EDIT -- per your comment
This could be done in a variety of ways, such as dynamic SQL building and executing, calling multiple times, once for each ID and merging the results, or additionally, by doing a join to yet another temp table that gets cleaned out say... daily.
If you have another table such as "TeamJoins", and it has say... 3 columns: a date, a sessionid and team_id, you could daily purge anything from a day old of queries, and/or keep clearing each time a new query by the same session ID (as it appears coming from PHP).
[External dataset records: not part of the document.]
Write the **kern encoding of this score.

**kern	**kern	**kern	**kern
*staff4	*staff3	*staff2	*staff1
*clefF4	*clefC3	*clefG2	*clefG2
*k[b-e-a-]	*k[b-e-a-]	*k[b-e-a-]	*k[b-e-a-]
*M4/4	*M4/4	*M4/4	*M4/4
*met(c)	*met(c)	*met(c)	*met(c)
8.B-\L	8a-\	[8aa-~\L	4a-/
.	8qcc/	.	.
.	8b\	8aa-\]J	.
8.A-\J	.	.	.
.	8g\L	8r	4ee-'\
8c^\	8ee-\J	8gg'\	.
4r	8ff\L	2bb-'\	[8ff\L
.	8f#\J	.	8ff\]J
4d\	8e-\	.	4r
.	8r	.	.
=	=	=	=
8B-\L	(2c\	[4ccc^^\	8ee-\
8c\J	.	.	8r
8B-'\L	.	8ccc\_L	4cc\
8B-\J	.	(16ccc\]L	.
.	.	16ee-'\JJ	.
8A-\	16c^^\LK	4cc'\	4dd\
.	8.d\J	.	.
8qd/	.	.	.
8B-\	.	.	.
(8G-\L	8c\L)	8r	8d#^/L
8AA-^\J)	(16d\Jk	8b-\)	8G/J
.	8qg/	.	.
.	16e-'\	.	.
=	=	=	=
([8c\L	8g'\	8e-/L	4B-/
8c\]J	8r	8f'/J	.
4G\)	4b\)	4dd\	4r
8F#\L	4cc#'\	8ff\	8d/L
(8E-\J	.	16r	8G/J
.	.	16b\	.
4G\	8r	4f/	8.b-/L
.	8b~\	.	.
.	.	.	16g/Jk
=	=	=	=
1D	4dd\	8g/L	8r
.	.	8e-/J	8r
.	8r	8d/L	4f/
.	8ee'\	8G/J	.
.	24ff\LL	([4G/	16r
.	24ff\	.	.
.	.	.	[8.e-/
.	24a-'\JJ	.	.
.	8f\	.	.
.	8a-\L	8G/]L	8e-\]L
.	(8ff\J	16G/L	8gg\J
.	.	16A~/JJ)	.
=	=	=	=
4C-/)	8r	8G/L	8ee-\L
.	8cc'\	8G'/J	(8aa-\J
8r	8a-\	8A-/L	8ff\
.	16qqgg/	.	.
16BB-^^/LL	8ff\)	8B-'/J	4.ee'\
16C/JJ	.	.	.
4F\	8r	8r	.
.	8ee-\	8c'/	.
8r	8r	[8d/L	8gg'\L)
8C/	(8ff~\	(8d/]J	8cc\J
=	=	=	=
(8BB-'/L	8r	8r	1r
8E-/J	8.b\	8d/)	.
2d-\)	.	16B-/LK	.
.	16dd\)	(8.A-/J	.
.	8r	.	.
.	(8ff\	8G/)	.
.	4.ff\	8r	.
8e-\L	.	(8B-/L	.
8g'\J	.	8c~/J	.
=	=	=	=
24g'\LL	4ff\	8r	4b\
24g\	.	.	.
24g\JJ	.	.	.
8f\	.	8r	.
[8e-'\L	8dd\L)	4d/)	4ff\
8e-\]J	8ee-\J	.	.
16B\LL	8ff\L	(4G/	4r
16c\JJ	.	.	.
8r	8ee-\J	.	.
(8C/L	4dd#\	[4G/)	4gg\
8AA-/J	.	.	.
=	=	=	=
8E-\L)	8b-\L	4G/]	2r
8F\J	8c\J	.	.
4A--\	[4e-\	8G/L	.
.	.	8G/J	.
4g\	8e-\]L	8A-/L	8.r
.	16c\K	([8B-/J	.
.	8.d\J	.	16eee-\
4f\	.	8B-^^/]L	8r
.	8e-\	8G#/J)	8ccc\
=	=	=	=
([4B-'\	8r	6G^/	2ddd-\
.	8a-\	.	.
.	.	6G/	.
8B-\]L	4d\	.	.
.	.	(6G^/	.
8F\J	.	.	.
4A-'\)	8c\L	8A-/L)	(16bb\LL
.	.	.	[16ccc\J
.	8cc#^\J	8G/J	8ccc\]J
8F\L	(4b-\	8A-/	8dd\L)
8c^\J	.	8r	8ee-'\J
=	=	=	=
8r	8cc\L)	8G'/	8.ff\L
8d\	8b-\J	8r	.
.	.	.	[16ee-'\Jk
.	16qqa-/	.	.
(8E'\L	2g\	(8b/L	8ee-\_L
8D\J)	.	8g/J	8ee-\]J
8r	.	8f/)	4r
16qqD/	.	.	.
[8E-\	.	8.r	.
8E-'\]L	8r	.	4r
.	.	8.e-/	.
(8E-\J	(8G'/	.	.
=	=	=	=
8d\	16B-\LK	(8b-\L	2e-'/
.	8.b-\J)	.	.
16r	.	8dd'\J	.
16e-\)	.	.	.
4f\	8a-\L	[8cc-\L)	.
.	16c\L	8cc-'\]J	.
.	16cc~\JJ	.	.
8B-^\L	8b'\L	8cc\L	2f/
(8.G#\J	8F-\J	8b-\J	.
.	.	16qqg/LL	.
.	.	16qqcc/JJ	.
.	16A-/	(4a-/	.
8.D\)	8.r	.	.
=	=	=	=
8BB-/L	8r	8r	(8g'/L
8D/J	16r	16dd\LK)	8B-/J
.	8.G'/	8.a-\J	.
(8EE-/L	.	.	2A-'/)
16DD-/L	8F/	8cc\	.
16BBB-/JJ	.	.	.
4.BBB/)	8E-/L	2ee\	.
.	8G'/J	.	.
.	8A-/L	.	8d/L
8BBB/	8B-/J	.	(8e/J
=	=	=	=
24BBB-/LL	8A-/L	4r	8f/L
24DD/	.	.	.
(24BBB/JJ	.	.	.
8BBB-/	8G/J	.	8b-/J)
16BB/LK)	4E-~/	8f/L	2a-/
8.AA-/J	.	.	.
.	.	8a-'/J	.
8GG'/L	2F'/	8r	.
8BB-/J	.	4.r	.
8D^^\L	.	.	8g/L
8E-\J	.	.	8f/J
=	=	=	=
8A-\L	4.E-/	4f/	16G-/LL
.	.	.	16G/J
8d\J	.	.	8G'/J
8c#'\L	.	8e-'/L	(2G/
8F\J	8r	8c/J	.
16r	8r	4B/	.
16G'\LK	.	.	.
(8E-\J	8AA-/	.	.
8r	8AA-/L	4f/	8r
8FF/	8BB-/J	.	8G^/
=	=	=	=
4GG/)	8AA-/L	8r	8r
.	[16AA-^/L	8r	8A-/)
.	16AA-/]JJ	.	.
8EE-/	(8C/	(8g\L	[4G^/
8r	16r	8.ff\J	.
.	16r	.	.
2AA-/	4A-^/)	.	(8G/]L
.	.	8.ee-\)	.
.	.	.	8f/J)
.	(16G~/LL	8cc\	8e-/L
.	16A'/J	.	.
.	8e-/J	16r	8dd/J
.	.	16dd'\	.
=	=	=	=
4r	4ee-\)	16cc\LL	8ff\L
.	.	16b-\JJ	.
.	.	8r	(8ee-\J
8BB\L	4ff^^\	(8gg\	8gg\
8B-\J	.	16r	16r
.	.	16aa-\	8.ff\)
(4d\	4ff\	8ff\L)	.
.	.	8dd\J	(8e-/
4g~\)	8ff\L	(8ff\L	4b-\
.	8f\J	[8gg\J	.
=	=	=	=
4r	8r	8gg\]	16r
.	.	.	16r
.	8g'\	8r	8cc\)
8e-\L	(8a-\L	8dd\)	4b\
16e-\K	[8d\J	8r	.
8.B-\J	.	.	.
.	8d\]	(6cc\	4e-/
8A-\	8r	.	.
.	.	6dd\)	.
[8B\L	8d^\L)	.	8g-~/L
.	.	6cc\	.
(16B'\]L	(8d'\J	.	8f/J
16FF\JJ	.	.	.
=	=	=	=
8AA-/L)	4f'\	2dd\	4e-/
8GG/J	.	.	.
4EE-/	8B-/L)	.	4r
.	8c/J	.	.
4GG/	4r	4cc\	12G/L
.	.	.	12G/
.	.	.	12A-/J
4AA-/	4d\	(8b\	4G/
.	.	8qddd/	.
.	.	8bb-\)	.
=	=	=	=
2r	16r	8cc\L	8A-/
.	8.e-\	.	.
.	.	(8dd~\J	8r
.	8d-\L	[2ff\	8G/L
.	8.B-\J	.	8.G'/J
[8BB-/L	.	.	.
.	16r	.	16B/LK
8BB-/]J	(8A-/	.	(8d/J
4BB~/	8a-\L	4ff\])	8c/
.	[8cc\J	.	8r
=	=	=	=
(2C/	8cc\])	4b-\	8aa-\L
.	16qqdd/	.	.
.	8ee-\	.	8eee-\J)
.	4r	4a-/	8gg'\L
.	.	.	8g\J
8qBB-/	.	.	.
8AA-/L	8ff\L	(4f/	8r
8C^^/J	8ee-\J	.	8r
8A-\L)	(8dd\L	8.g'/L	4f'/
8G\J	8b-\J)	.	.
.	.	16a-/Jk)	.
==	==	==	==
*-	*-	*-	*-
Have two indexes, one on the date (to simplify any daily purging), and second on (sessionID, team_id) for the join.
Then, loop through to do inserts into the "TempJoins" table with the simple elements identified.
THEN, instead of a hard-coded list IN, you could change that part to
...
FROM
blabbing B
LEFT JOIN team_blabbing TB
ON B.ID = TB.ID
LEFT JOIN TeamJoins TJ
on TB.Team_ID = TJ.Team_ID
WHERE
TB.Team_ID IN NOT NULL
OR B.mem_id ... rest of query
What I ended up doing is;
I added an extra column to my blabbing table called team_id and set it to null as well as another field in my team_blabbing table called mem_id
Then I changed the insert script to also insert a value to the mem_id in team_blabbing.
After doing this I did a simple UNION ALL in the query:
SELECT
*
FROM
blabbing
WHERE
mem_id='$id' OR
fromid='$logOptions_id'
UNION ALL
SELECT
*
FROM
team_blabbing
WHERE
team_id
IN
($team_array)
ORDER BY
blab_date DESC
LIMIT 20
I am open to any thought on what I did. Try not to be too harsh though:) Thanks again for all the info.